Unfortunately, we have no clinical information on this patient, not even age or gender, as the ECG machine defaults to "Age 60". The rhythm is a supraventricular tachycardia at a rate of about 260/min. with 2:1 conduction, resulting in a heart rate of about 130 / minute. Some would call this atrial tachycardia, and some atrial flutter. Since the reentrant pathways involved in the two rhythms are different, it is probable that an electrophysiologist could determine the exact location of the pathway in the EP lab. Without benefit of this test, we use our best guess. We will leave it to our more advanced Gurus to debate the origins of this rhythm.
The fast P waves are best observed in the limb leads, with one P wave occuring in the QRS complex. If you ignore the QRS complexes for a moment, you can draw an unbroken line through them, uncovering the flutter waves. SVTs with 2:1 conduction can easily be mistaken for sinus tachycardia. Always suspect and look for atrial flutter when the heart rate is around 150 / minute. A 12-lead is a big help, as flutter waves show up better in some leads than in others.
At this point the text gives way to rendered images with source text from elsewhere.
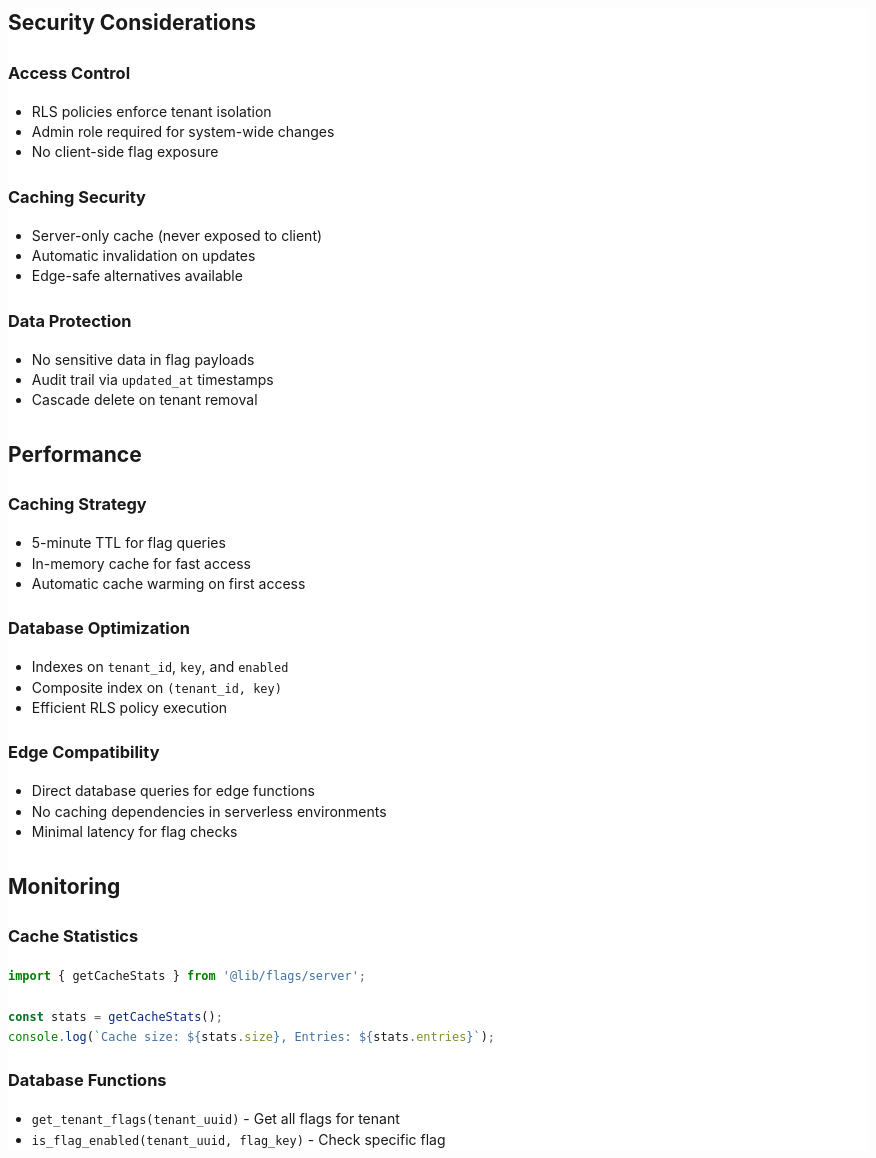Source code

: ## Security Considerations

### Access Control
- RLS policies enforce tenant isolation
- Admin role required for system-wide changes
- No client-side flag exposure

### Caching Security
- Server-only cache (never exposed to client)
- Automatic invalidation on updates
- Edge-safe alternatives available

### Data Protection
- No sensitive data in flag payloads
- Audit trail via `updated_at` timestamps
- Cascade delete on tenant removal

## Performance

### Caching Strategy
- 5-minute TTL for flag queries
- In-memory cache for fast access
- Automatic cache warming on first access

### Database Optimization
- Indexes on `tenant_id`, `key`, and `enabled`
- Composite index on `(tenant_id, key)`
- Efficient RLS policy execution

### Edge Compatibility
- Direct database queries for edge functions
- No caching dependencies in serverless environments
- Minimal latency for flag checks

## Monitoring

### Cache Statistics
```typescript
import { getCacheStats } from '@lib/flags/server';

const stats = getCacheStats();
console.log(`Cache size: ${stats.size}, Entries: ${stats.entries}`);
```

### Database Functions
- `get_tenant_flags(tenant_uuid)` - Get all flags for tenant
- `is_flag_enabled(tenant_uuid, flag_key)` - Check specific flag
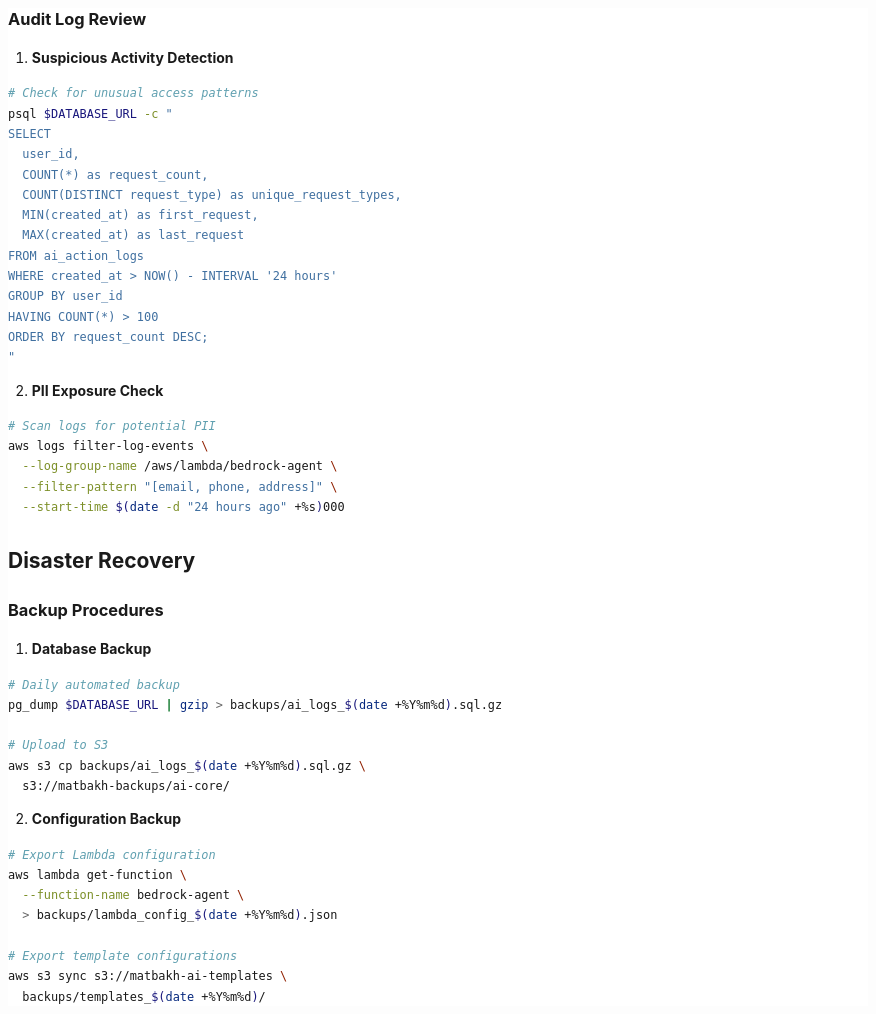 ### Audit Log Review

1. **Suspicious Activity Detection**
```bash
# Check for unusual access patterns
psql $DATABASE_URL -c "
SELECT 
  user_id,
  COUNT(*) as request_count,
  COUNT(DISTINCT request_type) as unique_request_types,
  MIN(created_at) as first_request,
  MAX(created_at) as last_request
FROM ai_action_logs 
WHERE created_at > NOW() - INTERVAL '24 hours'
GROUP BY user_id
HAVING COUNT(*) > 100
ORDER BY request_count DESC;
"
```

2. **PII Exposure Check**
```bash
# Scan logs for potential PII
aws logs filter-log-events \
  --log-group-name /aws/lambda/bedrock-agent \
  --filter-pattern "[email, phone, address]" \
  --start-time $(date -d "24 hours ago" +%s)000
```

## Disaster Recovery

### Backup Procedures

1. **Database Backup**
```bash
# Daily automated backup
pg_dump $DATABASE_URL | gzip > backups/ai_logs_$(date +%Y%m%d).sql.gz

# Upload to S3
aws s3 cp backups/ai_logs_$(date +%Y%m%d).sql.gz \
  s3://matbakh-backups/ai-core/
```

2. **Configuration Backup**
```bash
# Export Lambda configuration
aws lambda get-function \
  --function-name bedrock-agent \
  > backups/lambda_config_$(date +%Y%m%d).json

# Export template configurations
aws s3 sync s3://matbakh-ai-templates \
  backups/templates_$(date +%Y%m%d)/
```
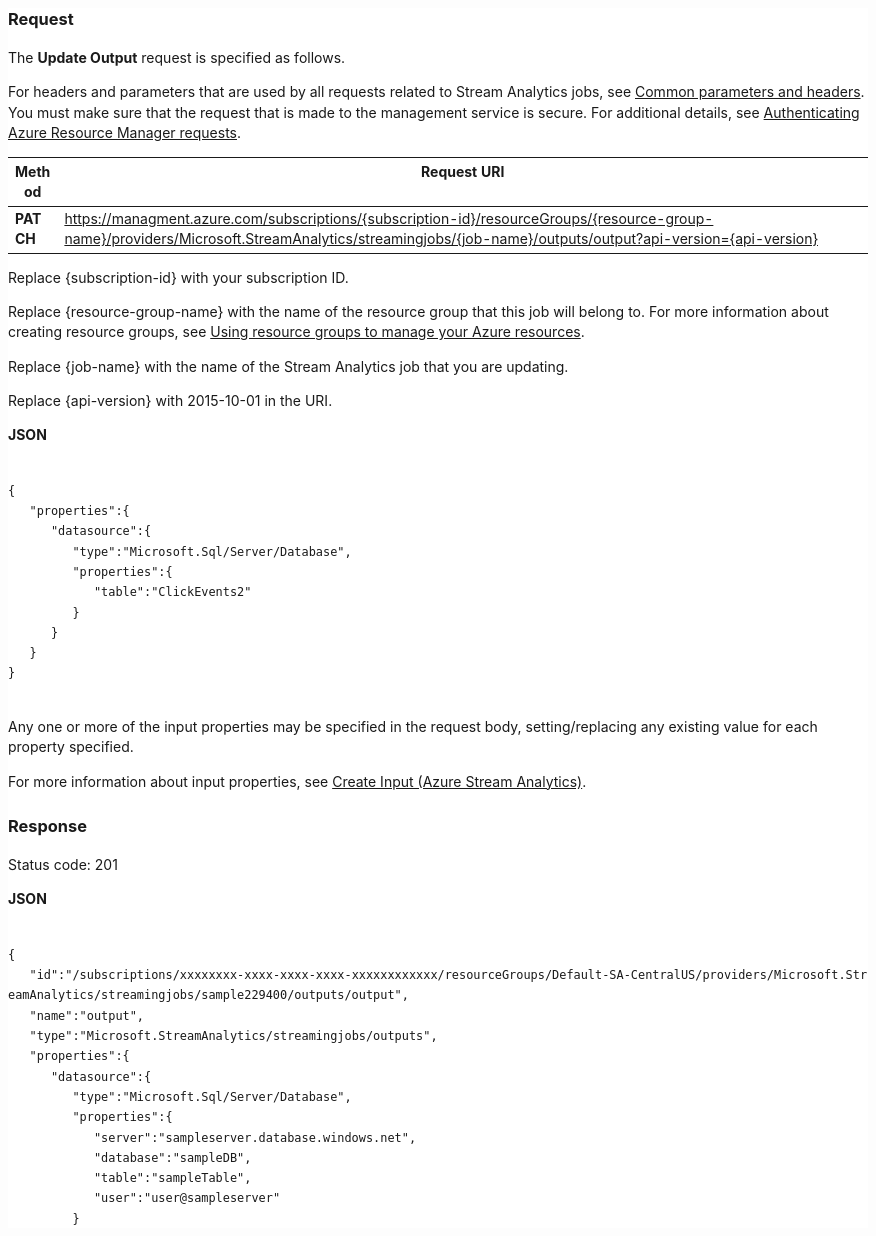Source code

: ### Request  
 The **Update Output** request is specified as follows.  
  
 For headers and parameters that are used by all requests related to Stream Analytics jobs, see [Common parameters and headers](http://msdn.microsoft.com/library/azure/8d088ecc-26eb-42e9-8acc-fe929ed33563). You must make sure that the request that is made to the management service is secure. For additional details, see [Authenticating Azure Resource Manager requests](http://msdn.microsoft.com/library/azure/dn790557.aspx).  
  
|Method|Request URI|  
|------------|-----------------|  
|**PATCH**|https://managment.azure.com/subscriptions/{subscription-id}/resourceGroups/{resource-group-name}/providers/Microsoft.StreamAnalytics/streamingjobs/{job-name}/outputs/output?api-version={api-version}|  
  
 Replace {subscription-id} with your subscription ID.  
  
 Replace {resource-group-name} with the name of the resource group that this job will belong to. For more information about creating resource groups, see [Using resource groups to manage your Azure resources](https://azure.microsoft.com/documentation/articles/azure-preview-portal-using-resource-groups/).  
  
 Replace {job-name} with the name of the Stream Analytics job that you are updating.  
  
 Replace {api-version} with 2015-10-01 in the URI.  
  
 **JSON**  
  
```  
  
{    
   "properties":{    
      "datasource":{    
         "type":"Microsoft.Sql/Server/Database",  
         "properties":{    
            "table":"ClickEvents2"  
         }  
      }  
   }  
}  
  
```  
  
 Any one or more of the input properties may be specified in the request body, setting/replacing any existing value for each property specified.  
  
 For more information about input properties, see [Create Input &#40;Azure Stream Analytics&#41;](stream-analytics-input.md#create).  
  
### Response  
 Status code: 201  
  
 **JSON**  
  
```  
  
{    
   "id":"/subscriptions/xxxxxxxx-xxxx-xxxx-xxxx-xxxxxxxxxxxx/resourceGroups/Default-SA-CentralUS/providers/Microsoft.StreamAnalytics/streamingjobs/sample229400/outputs/output",  
   "name":"output",  
   "type":"Microsoft.StreamAnalytics/streamingjobs/outputs",  
   "properties":{    
      "datasource":{    
         "type":"Microsoft.Sql/Server/Database",  
         "properties":{    
            "server":"sampleserver.database.windows.net",  
            "database":"sampleDB",  
            "table":"sampleTable",  
            "user":"user@sampleserver"  
         }  
```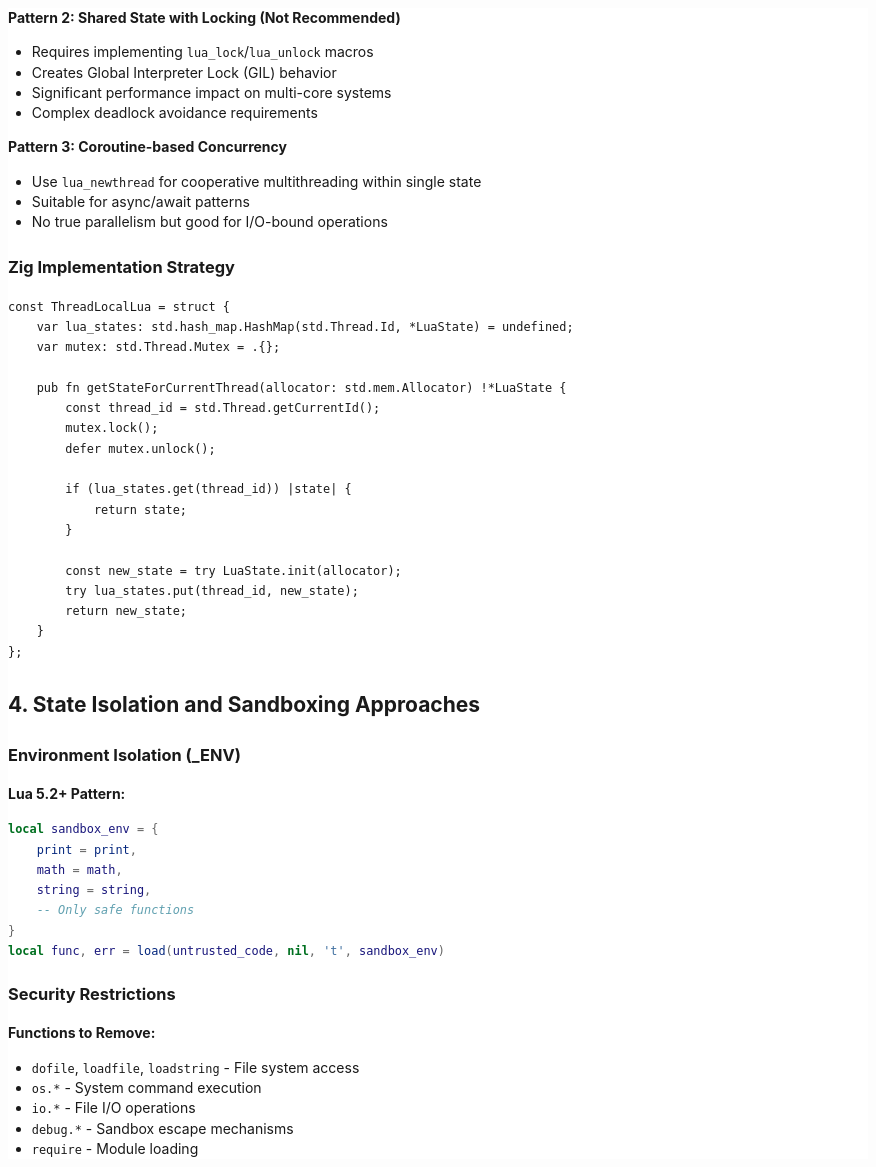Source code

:**Pattern 2: Shared State with Locking (Not Recommended)**
- Requires implementing `lua_lock`/`lua_unlock` macros  
- Creates Global Interpreter Lock (GIL) behavior
- Significant performance impact on multi-core systems
- Complex deadlock avoidance requirements

**Pattern 3: Coroutine-based Concurrency**
- Use `lua_newthread` for cooperative multithreading within single state
- Suitable for async/await patterns
- No true parallelism but good for I/O-bound operations

### Zig Implementation Strategy

```zig
const ThreadLocalLua = struct {
    var lua_states: std.hash_map.HashMap(std.Thread.Id, *LuaState) = undefined;
    var mutex: std.Thread.Mutex = .{};
    
    pub fn getStateForCurrentThread(allocator: std.mem.Allocator) !*LuaState {
        const thread_id = std.Thread.getCurrentId();
        mutex.lock();
        defer mutex.unlock();
        
        if (lua_states.get(thread_id)) |state| {
            return state;
        }
        
        const new_state = try LuaState.init(allocator);
        try lua_states.put(thread_id, new_state);
        return new_state;
    }
};
```

## 4. State Isolation and Sandboxing Approaches

### Environment Isolation (_ENV)

**Lua 5.2+ Pattern:**
```lua
local sandbox_env = {
    print = print,
    math = math,
    string = string,
    -- Only safe functions
}
local func, err = load(untrusted_code, nil, 't', sandbox_env)
```

### Security Restrictions

**Functions to Remove:**
- `dofile`, `loadfile`, `loadstring` - File system access
- `os.*` - System command execution  
- `io.*` - File I/O operations
- `debug.*` - Sandbox escape mechanisms
- `require` - Module loading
Another way to uncover atrial flutter is to slow the rate with vagal maneuvers or medication to decrease the conduction ratio, and observe several flutter waves in a row without QRS complexes.
Of even more concern to this patient may be the ST elevations - slight but noticeable - in Leads V2 - V4, and possibly I and aVL. The J points (the beginning point of the ST segment) can be obscurred by the P wave lying beneath the QRS, and it may be difficult to judge ST elevations.